» **AUFGABE**
Was verlor der Niederländer Nick Kimmann laut dem Textauszug über Rio 2016 nach einem spektakulären Sprung?

» **TEXTAUSZUG**

Es gibt natürlich auch eine Facebook-Seite „Rio 2016“. Da dürfen alle alles schreiben. Einer beispielsweise übers BMX-Radfahren: „Das ist Sport? Ich dachte, BMX ist Straßenkunst?“ Es findet meist eher nicht auf der Straße statt und ist die Kunst, nach einem harakirischweren Kurs mit dem Rad ins Ziel zu kommen. Das klappte beim Niederländer Nick Kimmann in Rio jetzt nur halb. Nach einem spektakulären Sprung verlor er sein Vorderrad und lief mit dem Rest unterm Arm durchs Ziel. 70 Sekunden später als geplant – aber unter ohrenbetäubendem Applaus. Das muss er sein, der wahre Sportsgeist. Schon deshalb lohnt sich jede Reise zu Olympia.

Oder fast jede. Denn das vielleicht Verrückteste haben hier gerade zwei Deutsche getan. Kaum zur Bronzemedaille gesegelt, sprangen Erik Heil und Thomas Plößel mit einem Rückwärtssalto von Bord ins Wasser. Es war kein ganz normales Wasser, sondern die berühmt-berüchtigte Brühe der Guanabarabucht. Exakt damit war Heil bereits letztes Jahr bei der Testregatta in Berührung gekommen. Unliebsame Folge waren schwere Hautentzündungen an Beinen und Hüfte durch einen multiresistenten Keim, der sich vorher im verdreckten Wasser wohlgefühlt hatte. Der 49er-Segler musste deshalb sogar ins Krankenhaus.

» **VORLIEGENDES MATERIAL**
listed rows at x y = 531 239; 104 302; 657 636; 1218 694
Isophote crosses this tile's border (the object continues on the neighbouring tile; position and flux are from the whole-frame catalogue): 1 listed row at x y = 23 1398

» **LÖSUNG**
Sein Vorderrad.